Given that Najibullah Zazi seems to have been planning terrorist assaults on the NYC subway system, is it possible he got his inspiration from a surname-related French New Wave film Zazie dans le métro?
In what looks likely to go down as the slowest naval engagement of all time, rival punting companies in the historic English town of Cambridge are apparently engaging in a clandestine war for the city's annual passenger river-trade, worth an estimated £2.5m ($4m). The latest move in what the locals dub "the punt wars" has seen two of the flat, pole-propelled craft belonging to one local operator sawn through from end to end. Until now, some punt companies have stuck to using stink bombs or liquid soap to incapacitate their rivals' craft, or have severed mooring chains so that the boats must be found and recovered before they can start work, but this latest escalation of the conflict, which caused £10k of actual damage, is worrying many people.
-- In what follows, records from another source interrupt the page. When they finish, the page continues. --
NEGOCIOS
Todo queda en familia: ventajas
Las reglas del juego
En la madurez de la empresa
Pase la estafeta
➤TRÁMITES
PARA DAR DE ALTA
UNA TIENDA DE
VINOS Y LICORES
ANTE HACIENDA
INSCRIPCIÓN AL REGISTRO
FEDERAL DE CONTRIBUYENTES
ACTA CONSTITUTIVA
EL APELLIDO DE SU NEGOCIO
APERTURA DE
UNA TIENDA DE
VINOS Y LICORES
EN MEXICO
Some are now calling for a limit on the number of punts allowed to work on the river (Guardian).
Meanwhile, in Milan in Italy, the loan-collateral held in the vault at Credito Emiliano is not only protected by inches of steel and high-tech alarms systems, it's also maintained at the perfect temperature and humidity, and turned and cleaned by automated systems to ensure that it keeps its value. That's because Credito Emiliano is offering the local cheese-makers loans of up to 60% of the value of any parmesan cheese deposited with them. With each parmesan wheel worth 300 euros ($400), and local producers typically putting up 2000 wheels in a year in collateral, this has meant the bank has lent nearly 420 thousand euros ($600k) to each customer against the cheese in their vault. Which is gouda news for the local cheese industry (AP).
If there is one food that could be intimately linked with the German city of Berlin, it's the currywurst. A twisted cousin to the American chilli-dog, from a parallel universe so evil even the women have goatees, the Berlin currywurst is a sliced pork sausage served with plenty of powdered curry and cayenne and covered in a spicy, curry sauce and sold by street vendors to the passing trade. So popular is this snack in Berlin that the city has just opened the Currywurst Museum to show off the dish's history to tourists and locals alike. Partly this is to support Berlin's claims to be the birthplace of the currywurst, but it is also hoped the museum will promote the snack in the face of increasing competition from more conventional fast food. As one might expect from a museum dedicated to this singular foodstuff, the cafeteria includes an authentic currywurst stand (Times).
From the BBC children's science show "Bang Goes The Theory...", engineer Jem Stansfield builds himself a giant vortex cannon, and tries to knock down buildings made of straw, wood and bricks...
Impressive, though I'm sure the "Big Bad Wolf" would not have had much of a problem if the third little pig had likewise left out the mortar. Mind you, one of these is just what I need to keep the neighborhood cats out of my garden!